Dans le présent exemple, le récipient tenu par la femme ainsi que la grande aile visible à l’arrière-plan suggèrent probablement une association mythologique. Les reliefs en terre cuite de cette période représentent fréquemment des scènes issues du mythe de Cupidon et Psyché, un récit popularisé par les Métamorphoses d’Apulée au IIe siècle apr. J.-C. Comme l’illustrent des parallèles académiques conservés au British Museum et à l’Art Institute of Chicago, des compagnons ailés — souvent interprétés comme Éros ou comme des génies protecteurs — accompagnent régulièrement des figures féminines portant des vases de libation, des fioles de parfum ou des offrandes.

Plusieurs interprétations sont possibles pour ce relief. La figure féminine pourrait représenter :

Psyché, montrée lors de son épreuve mythique avec un récipient — peut-être le vase de beauté divine qui lui fut confié aux Enfers. Dans cette lecture, le compagnon absent serait Éros, figure allégorique de l’amour guidant l’âme.

Vénus, si l’on interprète le vase comme un récipient à huile ou un accessoire de toilette, attribut fréquent dans les peintures murales pompéiennes et la statuaire en marbre de la déesse.

Une personnification funéraire plus générale, peut-être une femme mortelle accomplissant une offrande ou un rite, accompagnée d’un génie ailé. Ce motif — associant une femme noble à un compagnon divin ou ailé — était largement répandu dans les contextes funéraires comme symbole de transcendance ou d’apothéose.

La technique de modelage, la courbure du fragment et son échelle — modeste et domestique — indiquent une frise de type Campana initialement intégrée dans un contexte domestique ou commémoratif plutôt que dans un programme monumental public.
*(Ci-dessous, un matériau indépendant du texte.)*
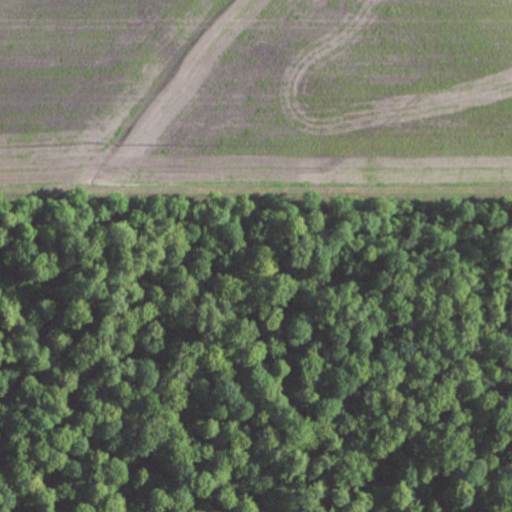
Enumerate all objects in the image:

La finesse de la pâte argileuse rouge et l’état de conservation bien préservé de la surface suggèrent en outre une production d’Italie centrale à l’époque romaine.

Le fragment est présenté sur un élégant socle en bois dur portant le monogramme estampé d’Inagaki Kichiz? (1876-1951), célèbre artisan japonais du bois. Inagaki est reconnu pour ses collaborations avec d’importants collectionneurs et marchands d’art en Europe, notamment Sadajir? Yamanaka, C. T. Loo et Henri Vever, au début du XXe siècle. Ses socles sculptés en bois dur — généralement en hinoki, keyaki ou noyer — se distinguent par leur minimalisme raffiné, leur sensibilité à la forme et leur sceau discret marqué d’un motif stylisé de flamme (visible à l’arrière du montant de cette pièce). Ses montages furent particulièrement recherchés pour la présentation d’antiquités chinoises et gréco-romaines, dans un esprit conciliant les sensibilités esthétiques occidentales et japonaises (Oikawa 2012, Kichiz? Inagaki and the Global Art Trade).
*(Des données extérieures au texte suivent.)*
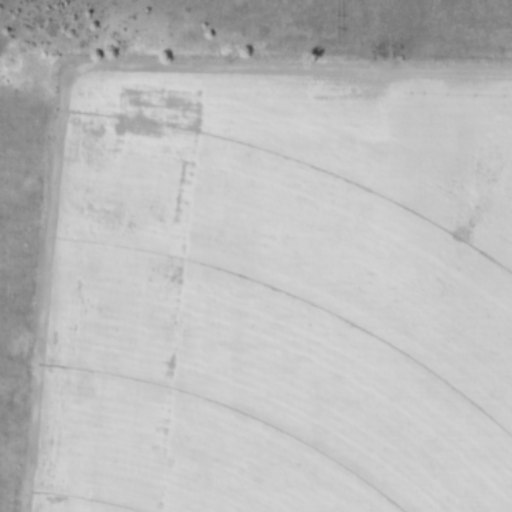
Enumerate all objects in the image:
crop: (308, 30)
crop: (237, 316)
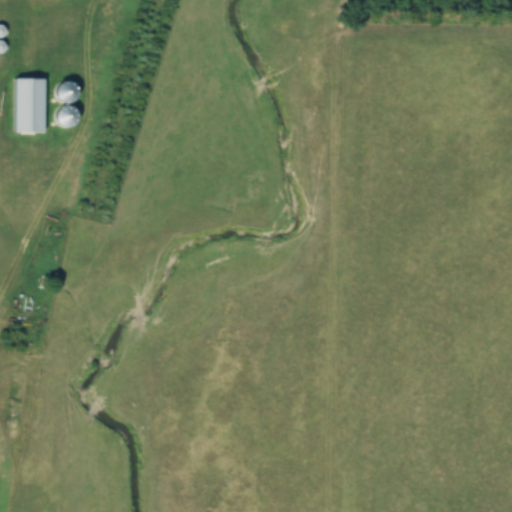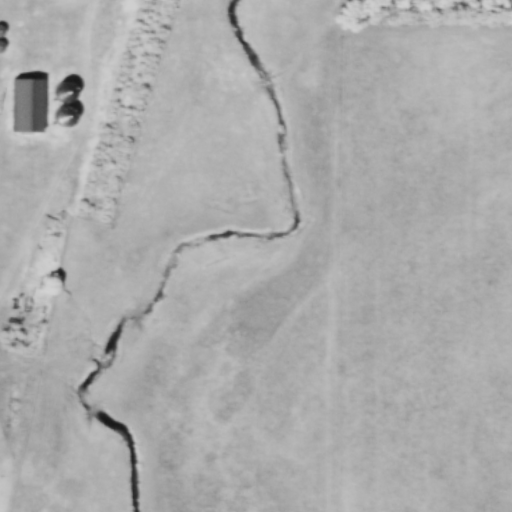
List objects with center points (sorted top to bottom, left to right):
building: (59, 91)
building: (23, 104)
Une telle association reflète les pratiques de collection des connaisseurs européens cosmopolites entre 1920 et 1950, qui intégrèrent de plus en plus l’artisanat japonais dans la présentation des antiquités méditerranéennes, contribuant ainsi à un dialogue esthétique transculturel plus large. Ce socle n’est pas seulement fonctionnel : il transforme le fragment romain en un discret objet d’art, mettant en valeur sa présence sculpturale et établissant un pont entre la forme antique et le goût moderne.